No pleasing everyone
Re: "Prayer for the dying", (PostBag, June 21).
It seems that dear Peter Atkinson is still upset and moaning that Thai Airways did not offer him non-halal food on his flights to and from a Muslim country. As a self-professed atheist he admits he has a problem with halal meat being blessed at the time of slaughter. Really?
The fact remains, however, that had Peter not been told his food was halal he would never have known the difference and would not be continuing to be so outraged. Furthermore, when Peter tells us he avoided eating any meat while in Bangladesh in case it was halal, he might like to learn that breakfast cereal, rice, pasta and bread etc may even have been halal. I guess there's just no pleasing some people.
Trump's the worst
Reading the report of Paul Krugman I can only congratulate him for his very realistic and true description of the situation in the US. At the same time he is confirming my earlier diagnosis of President Trump suffering NPD (narcissistic personality disorder).

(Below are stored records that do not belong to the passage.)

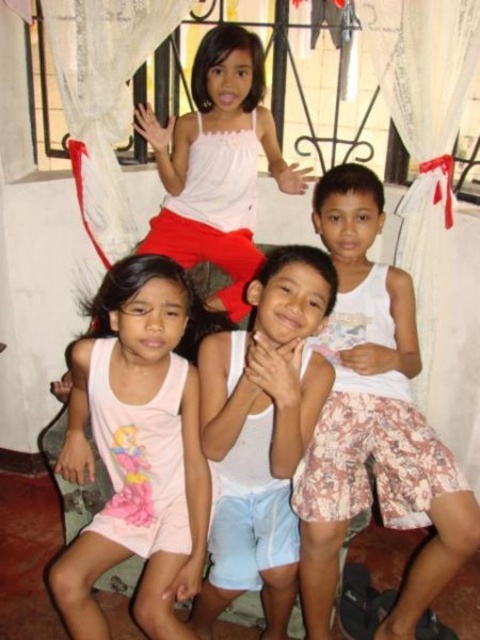
Can you confirm if white cotton tank top at center is positioned to the right of white matte tank top at upper center?

Yes, white cotton tank top at center is to the right of white matte tank top at upper center.

Which is more to the left, white cotton tank top at center or white matte tank top at upper center?

Positioned to the left is white matte tank top at upper center.

The height and width of the screenshot is (640, 480). Describe the element at coordinates (373, 420) in the screenshot. I see `white cotton tank top at center` at that location.

This screenshot has height=640, width=480. Find the location of `white cotton tank top at center`. white cotton tank top at center is located at coordinates (373, 420).

Which of these two, white cotton shirt at center or white matte tank top at upper center, stands shorter?

white matte tank top at upper center

What do you see at coordinates (268, 369) in the screenshot? The width and height of the screenshot is (480, 640). I see `white cotton shirt at center` at bounding box center [268, 369].

Find the location of `white cotton shirt at center`. white cotton shirt at center is located at coordinates (268, 369).

Is point (406, 376) behind point (288, 248)?

Yes, it is.

Can you confirm if white cotton tank top at center is smaller than white cotton shirt at center?

No, white cotton tank top at center is not smaller than white cotton shirt at center.

The image size is (480, 640). I want to click on white cotton tank top at center, so click(373, 420).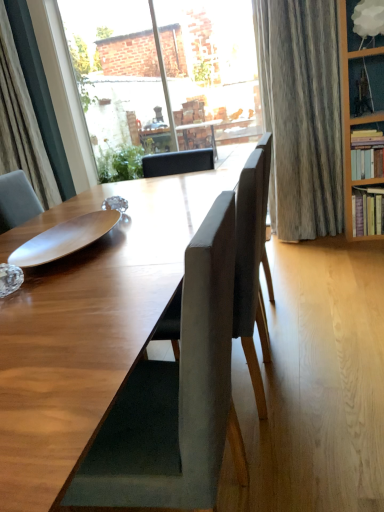
Question: From a real-world perspective, is hardcover books at right, the 1th shelf from the bottom, above or below suede-like gray chair at center, marked as the 1th chair in a back-to-front arrangement?

Choices:
 (A) above
 (B) below

Answer: (B)

Question: Considering the relative positions of hardcover books at right, the 1th shelf from the bottom, and suede-like gray chair at center, which ranks as the second chair in front-to-back order, in the image provided, is hardcover books at right, the 1th shelf from the bottom, to the left or to the right of suede-like gray chair at center, which ranks as the second chair in front-to-back order,?

Choices:
 (A) left
 (B) right

Answer: (B)

Question: Considering the real-world distances, which object is closest to the suede-like gray chair at center, which ranks as the second chair in front-to-back order?

Choices:
 (A) matte gray chair at center, acting as the 1th chair starting from the front
 (B) hardwood bookshelf at right, which appears as the second shelf when ordered from the bottom
 (C) white cloud lampshade at upper right, marked as the 3th shelf in a bottom-to-top arrangement
 (D) green leafy plant at center
 (E) wooden plate at center

Answer: (A)

Question: Estimate the real-world distances between objects in this image. Which object is farther from the white cloud lampshade at upper right, marked as the 3th shelf in a bottom-to-top arrangement?

Choices:
 (A) clear glass window at upper center
 (B) matte gray chair at center, acting as the 1th chair starting from the front
 (C) green leafy plant at center
 (D) hardcover books at right, which is the 3th shelf in top-to-bottom order
 (E) suede-like gray chair at center, which ranks as the second chair in front-to-back order

Answer: (B)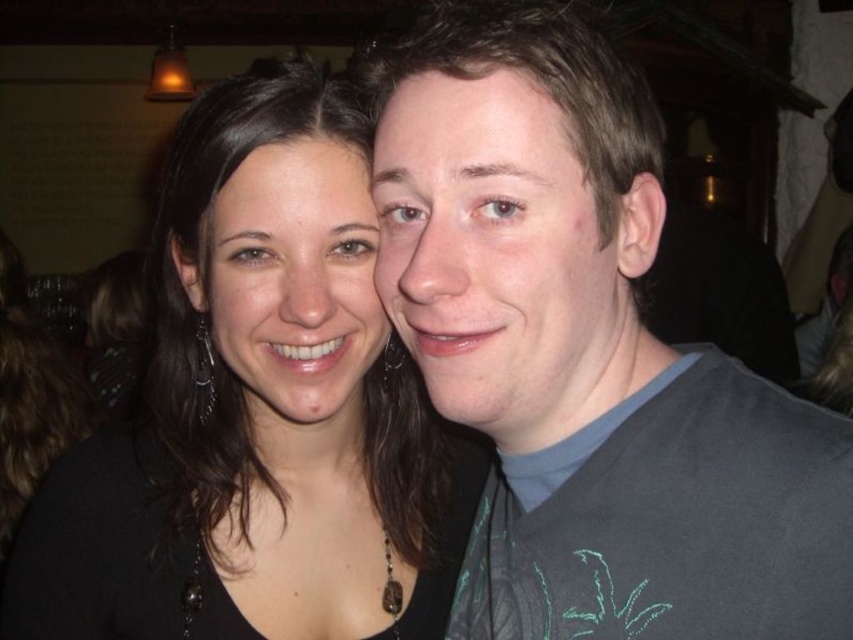
You are a photographer adjusting the lighting for a portrait. You notice the gray fabric shirt at center and the black matte hair at center. Which object should you focus on first to ensure proper exposure, considering their position?

The gray fabric shirt at center is in front of the black matte hair at center, so you should focus on the gray fabric shirt at center first to ensure proper exposure.

You are standing in front of the photograph and want to touch the point that is closer to you. Which point should you choose between point (421, 246) and point (39, 552)?

Point (421, 246) is closer to the viewer than point (39, 552), so you should choose point (421, 246).

In the image, there is a man and a woman posing together. The man is wearing a dark shirt with a green leaf design on the left side, and the woman is wearing a black top with a necklace. There is also a point marked at coordinates (587, 355). What object is located at that point?

The point at coordinates (587, 355) indicates the gray fabric shirt at center.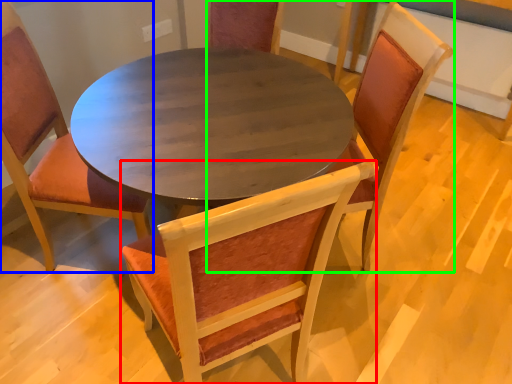
Question: Which is nearer to the chair (highlighted by a red box)? chair (highlighted by a blue box) or chair (highlighted by a green box).

Choices:
 (A) chair
 (B) chair

Answer: (A)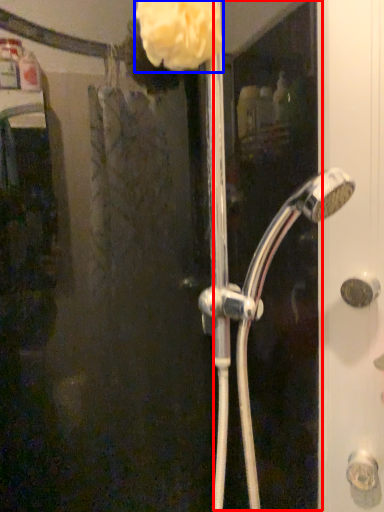
Question: Which object is further to the camera taking this photo, screen door (highlighted by a red box) or flower (highlighted by a blue box)?

Choices:
 (A) screen door
 (B) flower

Answer: (B)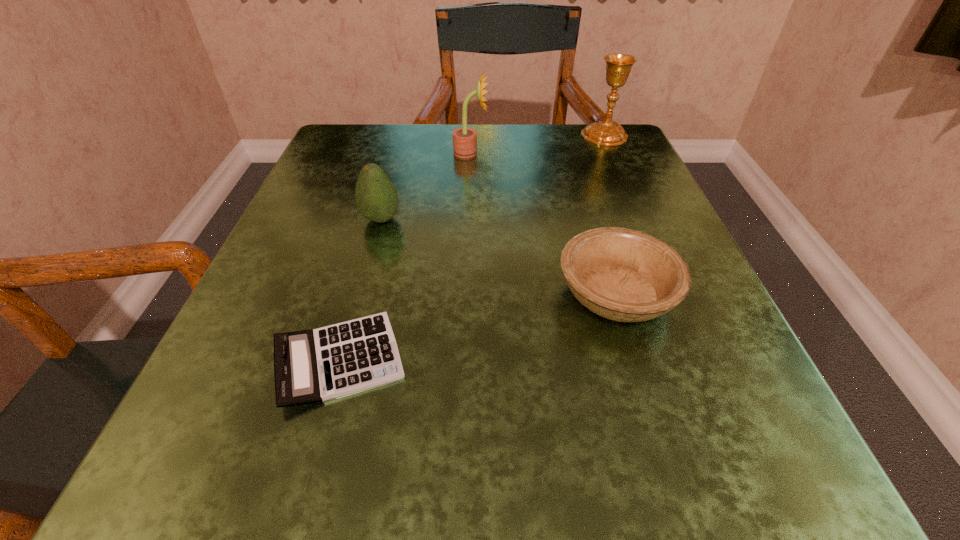
Identify the location of free space at the left edge. The image size is (960, 540). (298, 198).

You are a GUI agent. You are given a task and a screenshot of the screen. Output one action in this format:
    pyautogui.click(x=<x>, y=<y>)
    Task: Click on the free space at the right edge of the desktop
    
    Given the screenshot: What is the action you would take?
    coord(649,199)

You are a GUI agent. You are given a task and a screenshot of the screen. Output one action in this format:
    pyautogui.click(x=<x>, y=<y>)
    Task: Click on the vacant space at the far left corner
    This screenshot has width=960, height=540.
    Given the screenshot: What is the action you would take?
    pyautogui.click(x=352, y=174)

In the image, there is a desktop. Identify the location of vacant region at the near left corner. The width and height of the screenshot is (960, 540). (188, 477).

In the image, there is a desktop. Where is `blank space at the far right corner`? The height and width of the screenshot is (540, 960). blank space at the far right corner is located at coordinates (643, 167).

Where is `free region at the near right corner of the desktop`? This screenshot has width=960, height=540. free region at the near right corner of the desktop is located at coordinates 752,498.

I want to click on empty location between the third farthest object and the third object from right to left, so click(x=425, y=186).

The height and width of the screenshot is (540, 960). I want to click on free spot between the sunflower and the calculator, so click(405, 256).

I want to click on empty space that is in between the sunflower and the second shortest object, so click(543, 224).

This screenshot has width=960, height=540. Identify the location of free space between the third farthest object and the third object from right to left. (425, 186).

I think it is high time that the destruction of the US and world trade is stopped by the impeachment of, as Mr Krugman describes him, the worst person ever to hold this position.
Kosen leads the way
Kosen school students can learn practical programmes within five years effectively. The key to the success of Japanese industries is the Kosen curriculum. A lot of Kosen alumni are in key positions in firms which introduce the latest technologies with existing core manufacturing skills. Sending top Thai students to Kosen schools is absolutely right and it will enhance Thailand 4.0.
War on children
One would never know from Donald Trump's war on children that the crime rate among legal and illegal immigrants in American is lower than it is among American citizens. But just to be on the safe side, from here on in every time I see a child walking down the street I'm going to dive for cover. Thanks to Donald Trump I now realise how dangerous a child can be!